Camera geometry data
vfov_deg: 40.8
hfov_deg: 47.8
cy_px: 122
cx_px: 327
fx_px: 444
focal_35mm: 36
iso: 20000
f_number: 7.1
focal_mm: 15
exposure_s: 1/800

* * *

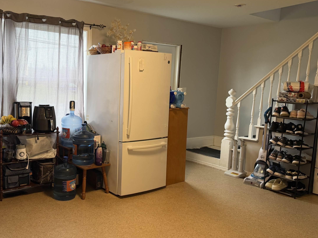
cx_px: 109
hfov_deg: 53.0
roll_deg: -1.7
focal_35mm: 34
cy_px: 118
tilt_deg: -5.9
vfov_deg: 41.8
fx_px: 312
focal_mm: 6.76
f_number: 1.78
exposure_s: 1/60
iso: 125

• Your objective:
Output the lines of the records above exactly as they appear, from the line containing "vfov_deg: 40.8" through the line containing "exposure_s: 1/800".

• Response to the task:
vfov_deg: 40.8
hfov_deg: 47.8
cy_px: 122
cx_px: 327
fx_px: 444
focal_35mm: 36
iso: 20000
f_number: 7.1
focal_mm: 15
exposure_s: 1/800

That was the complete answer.